Back then, we didn't fire up an engine
and burn petrol just to cut the grass. We used a push mower that ran
on human power.
We exercised by working so we didn't need to go to the gym to run on treadmills that operate on electricity. But she's
right. We didn't have the green thing back then.
We drank from a
fountain when we were thirsty instead of using a cup or a plastic bottle
every time we had a drink of water.
We refilled writing pens with ink
instead of buying a new pen, and we replaced the razor blades in a razor
instead of throwing away the whole razor just because the blade got
dull.
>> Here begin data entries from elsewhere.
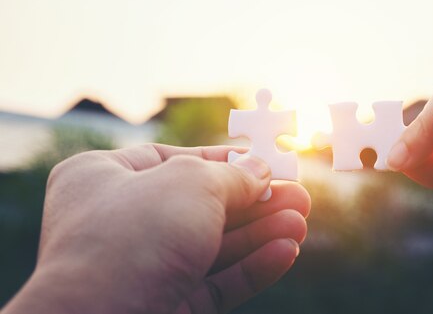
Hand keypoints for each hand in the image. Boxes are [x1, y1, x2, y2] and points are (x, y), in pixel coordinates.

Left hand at [2, 144, 310, 313]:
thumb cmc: (134, 236)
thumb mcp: (191, 184)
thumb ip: (233, 175)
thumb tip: (261, 170)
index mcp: (105, 178)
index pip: (173, 160)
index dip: (223, 160)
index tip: (264, 160)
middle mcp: (121, 222)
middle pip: (203, 206)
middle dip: (255, 201)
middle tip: (298, 195)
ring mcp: (141, 268)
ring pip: (213, 246)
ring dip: (261, 233)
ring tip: (300, 222)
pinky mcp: (162, 306)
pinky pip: (213, 282)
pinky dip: (250, 267)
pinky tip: (285, 252)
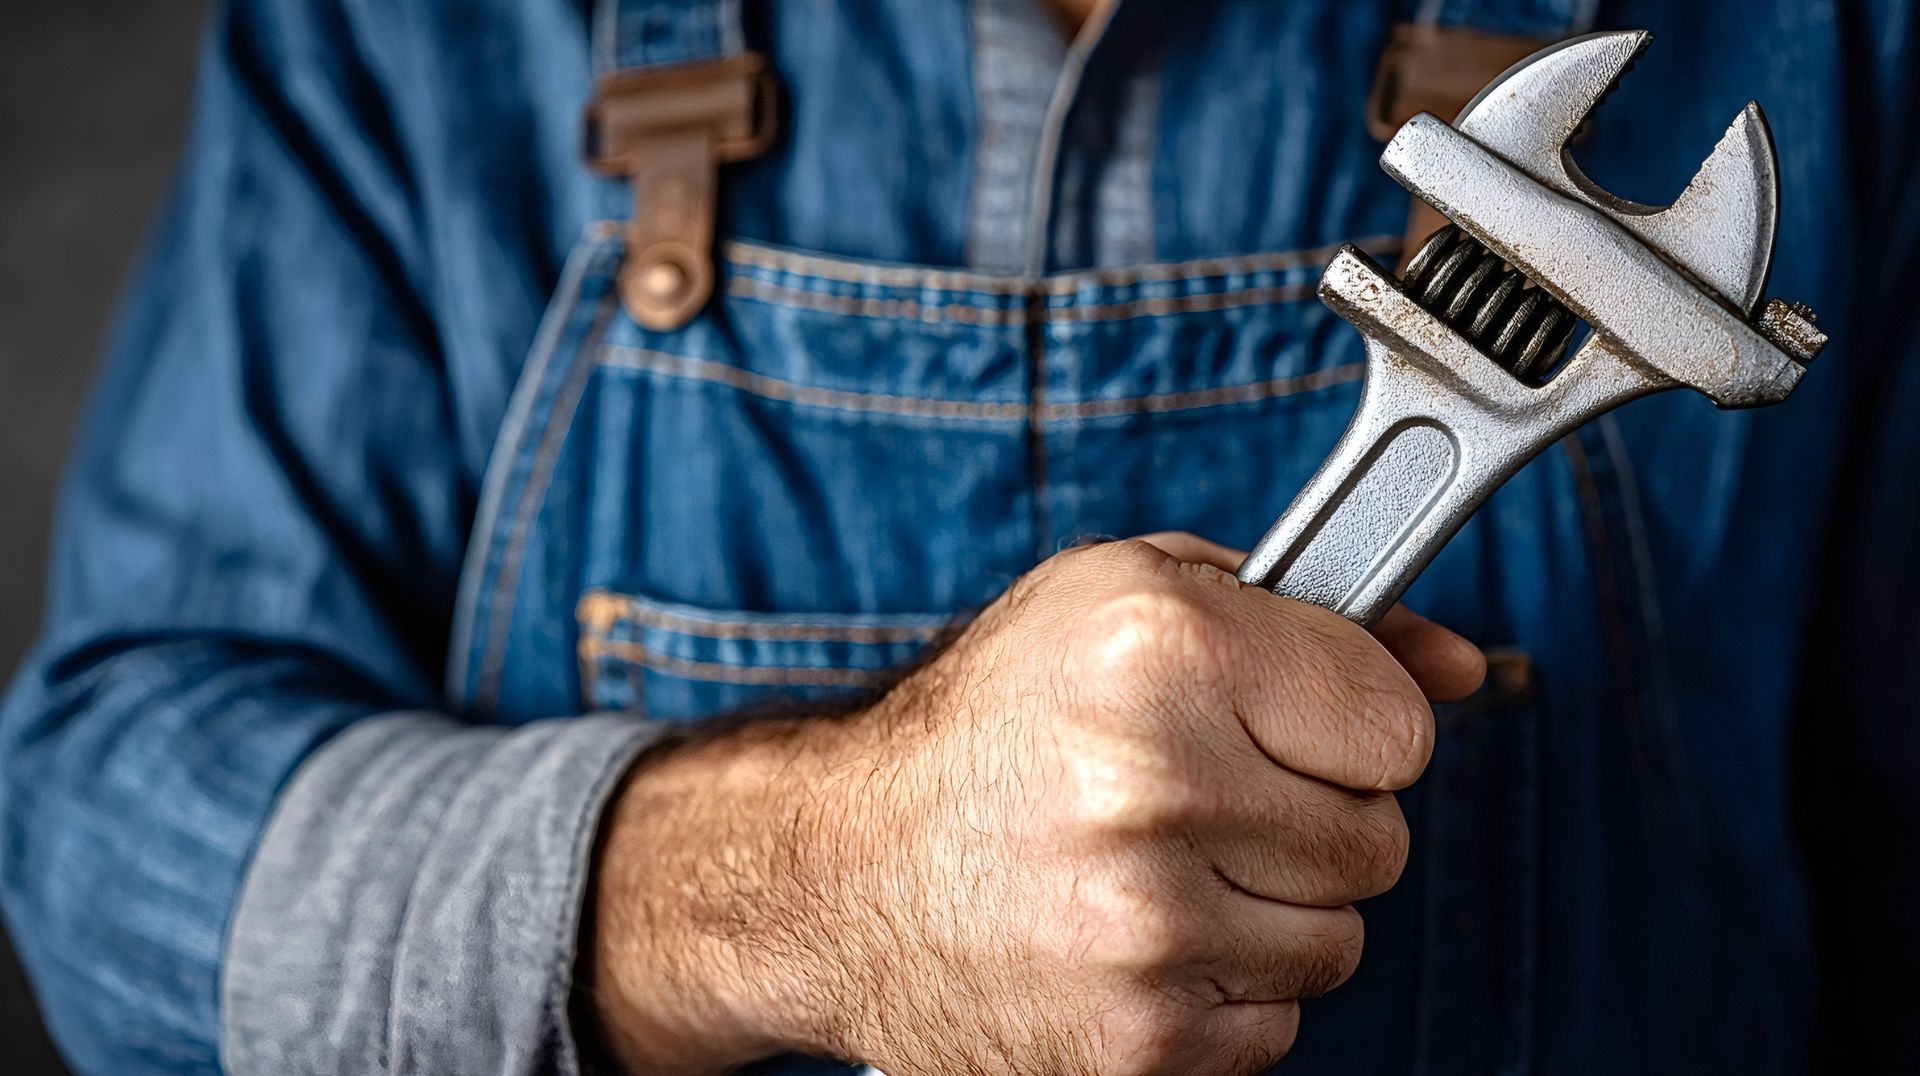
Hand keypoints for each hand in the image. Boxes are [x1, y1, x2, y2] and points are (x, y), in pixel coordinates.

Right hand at [586, 534, 1482, 1074]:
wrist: (839, 869)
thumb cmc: (994, 719)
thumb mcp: (1128, 600)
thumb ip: (1313, 616)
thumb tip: (1466, 670)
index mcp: (1161, 646)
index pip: (1400, 725)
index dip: (1346, 722)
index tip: (1283, 722)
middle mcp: (1155, 783)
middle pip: (1379, 839)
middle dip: (1304, 817)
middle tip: (1198, 794)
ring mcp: (1148, 928)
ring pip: (1339, 940)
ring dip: (1268, 908)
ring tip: (1153, 865)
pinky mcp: (1141, 1043)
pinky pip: (1279, 1024)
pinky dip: (1221, 987)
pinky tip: (1131, 936)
But we didn't have the green thing back then.
Back then, people
took the bus, and kids rode their pushbikes to school or walked, instead of
turning their parents into a 24-hour taxi service.
We had one electrical
socket in a room, not an entire bank of sockets to power a dozen
appliances. And we didn't need a computerized gadget to receive a signal
beamed from satellites 2,000 miles out in space in order to find the
nearest chippie.
But isn't it sad the current generation laments how
wasteful we old folks were just because we didn't have the green thing
back then?
Feel free to post this on so another selfish
old person who needs a lesson in conservation from a smarty-pants young
person can add to this... ;)
Thank you!
For some great ideas about recycling and reducing litter, see here: http://www.grab.org.uk/
and why we should bother to recycle, here:
http://www.guardian.co.uk/environment/2007/may/24/greenpolitics.localgovernment
==> we're fast running out of landfill sites, for example, not to mention the waste of resources unless valuable materials are recycled.